Multithreading in Python
Let’s write some code to test multithreading in Python. The following Python codes were tested on the below environment :
- Processor: Intel Core i7-12700
- Operating system: Windows 11, 64-bit
We are going to use Python 3.13 for this code execution. Let’s write a CPU-bound task to calculate the nth Fibonacci number. Let’s calculate 38th Fibonacci number:
import time
def fibonacci(n):
if n <= 1:
return n
return fibonacci(n - 1) + fibonacci(n - 2)
start = time.time()
fibonacci(38)
elapsed = time.time() - start
print(f"Elapsed time : {elapsed:.2f}s")
Elapsed time : 3.24s
We can see that the elapsed time is 3.24 seconds for Fibonacci calculation. Next, we do the same calculation on two parallel threads using ThreadPoolExecutor.

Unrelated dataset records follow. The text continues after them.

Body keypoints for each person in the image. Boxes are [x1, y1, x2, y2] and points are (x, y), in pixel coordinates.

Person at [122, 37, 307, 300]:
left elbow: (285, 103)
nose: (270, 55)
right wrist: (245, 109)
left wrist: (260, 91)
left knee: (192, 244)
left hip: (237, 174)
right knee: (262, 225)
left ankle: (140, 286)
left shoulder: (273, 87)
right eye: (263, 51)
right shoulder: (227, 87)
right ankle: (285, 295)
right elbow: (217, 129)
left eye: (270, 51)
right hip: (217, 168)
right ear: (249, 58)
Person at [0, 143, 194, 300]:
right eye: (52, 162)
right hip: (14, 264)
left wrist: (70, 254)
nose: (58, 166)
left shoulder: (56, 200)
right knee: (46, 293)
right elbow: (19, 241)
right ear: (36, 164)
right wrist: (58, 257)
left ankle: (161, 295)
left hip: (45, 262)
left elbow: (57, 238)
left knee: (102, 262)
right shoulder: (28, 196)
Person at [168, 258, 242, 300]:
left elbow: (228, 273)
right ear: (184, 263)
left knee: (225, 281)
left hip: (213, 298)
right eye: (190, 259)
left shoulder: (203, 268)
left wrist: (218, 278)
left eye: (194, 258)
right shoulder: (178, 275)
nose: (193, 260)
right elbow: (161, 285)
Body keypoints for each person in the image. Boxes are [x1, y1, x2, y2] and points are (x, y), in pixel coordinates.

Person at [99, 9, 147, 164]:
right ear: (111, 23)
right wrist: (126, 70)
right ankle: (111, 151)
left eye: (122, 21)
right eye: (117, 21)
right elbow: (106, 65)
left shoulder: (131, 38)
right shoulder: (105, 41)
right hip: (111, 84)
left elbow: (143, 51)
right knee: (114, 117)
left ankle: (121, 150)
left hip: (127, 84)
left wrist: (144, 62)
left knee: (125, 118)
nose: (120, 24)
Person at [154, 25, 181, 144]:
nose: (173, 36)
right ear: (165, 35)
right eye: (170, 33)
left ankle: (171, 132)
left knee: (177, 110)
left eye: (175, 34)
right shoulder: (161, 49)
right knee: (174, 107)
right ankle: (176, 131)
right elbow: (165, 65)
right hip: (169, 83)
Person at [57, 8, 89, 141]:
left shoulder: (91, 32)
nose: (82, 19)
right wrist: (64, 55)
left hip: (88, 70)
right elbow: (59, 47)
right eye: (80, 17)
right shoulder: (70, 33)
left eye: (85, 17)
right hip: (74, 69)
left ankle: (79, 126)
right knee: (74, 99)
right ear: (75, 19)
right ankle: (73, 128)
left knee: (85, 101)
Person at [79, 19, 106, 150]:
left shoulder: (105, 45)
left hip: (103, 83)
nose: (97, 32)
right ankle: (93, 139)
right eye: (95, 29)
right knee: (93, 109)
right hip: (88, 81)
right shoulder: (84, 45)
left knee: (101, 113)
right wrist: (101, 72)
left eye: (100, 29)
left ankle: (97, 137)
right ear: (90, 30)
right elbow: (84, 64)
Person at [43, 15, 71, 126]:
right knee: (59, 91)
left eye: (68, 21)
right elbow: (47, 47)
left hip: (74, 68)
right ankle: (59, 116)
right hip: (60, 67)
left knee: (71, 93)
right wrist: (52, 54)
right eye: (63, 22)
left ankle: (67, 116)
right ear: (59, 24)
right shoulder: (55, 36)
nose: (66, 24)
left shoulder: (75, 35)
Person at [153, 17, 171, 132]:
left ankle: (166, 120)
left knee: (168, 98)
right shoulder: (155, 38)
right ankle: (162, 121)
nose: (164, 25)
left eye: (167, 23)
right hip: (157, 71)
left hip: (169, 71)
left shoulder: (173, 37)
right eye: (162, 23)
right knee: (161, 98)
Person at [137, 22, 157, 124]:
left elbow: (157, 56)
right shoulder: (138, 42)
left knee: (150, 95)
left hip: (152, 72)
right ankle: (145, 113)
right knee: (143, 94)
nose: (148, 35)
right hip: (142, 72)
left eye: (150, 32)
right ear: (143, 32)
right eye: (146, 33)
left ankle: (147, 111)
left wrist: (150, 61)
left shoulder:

from concurrent.futures import ThreadPoolExecutor
import time
def fibonacci(n):
if n <= 1:
return n
return fibonacci(n - 1) + fibonacci(n - 2)
def compute_fibonacci(num):
start = time.time()
fibonacci(num)
elapsed = time.time() - start
print(f"Elapsed time : {elapsed:.2f}s")
if __name__ == "__main__":
numbers = [38, 38]
with ThreadPoolExecutor() as executor:
for num in numbers:
executor.submit(
compute_fibonacci,
num,
)
The output of the above code :
Elapsed time : 6.20s
Elapsed time : 6.23s
We can see that each thread took 6.2 seconds for the calculation. Due to GIL, we are not getting any parallel execution, and we need to wait for 6.2 seconds for both results.
Process-based Parallelism
In Python, process-based parallelism does not directly achieve multithreading; rather, it is an alternative approach to achieve parallel execution by creating multiple processes. Let’s do the same compuation using ProcessPoolExecutor.
from concurrent.futures import ProcessPoolExecutor
import time
def fibonacci(n):
if n <= 1:
return n
return fibonacci(n - 1) + fibonacci(n - 2)
def compute_fibonacci(num):
start = time.time()
fibonacci(num)
elapsed = time.time() - start
print(f"Elapsed time : {elapsed:.2f}s")
if __name__ == "__main__":
numbers = [38, 38]
with ProcessPoolExecutor() as executor:
for num in numbers:
executor.submit(
compute_fibonacci,
num,
)
The output of the above script is :
Elapsed time : 3.24s
Elapsed time : 3.24s
Now the Fibonacci calculation happens in parallel through Process-based parallelism.
Free threaded Python3.13
I’ve tried the latest experimental free-threaded Python 3.13 which removes GIL limitation. Here is the result using ThreadPoolExecutor using the above Fibonacci code in free-threaded Python.
Elapsed time : 5.49s
Elapsed time : 5.50s
We can see that we got speed improvement. However, this free threading has been observed to significantly slow down single-threaded performance(3.2 to 5.4 seconds), while potentially improving multi-threaded execution(6.2 to 5.4 seconds).
Conclusion
Due to GIL limitation, process-based parallelism can be used for the CPU-bound tasks to execute parallelly. At the time of this writing, the Python 3.13 freethreaded feature is experimental and is not ready for production use. In the future, we can expect full multithreading support in Python.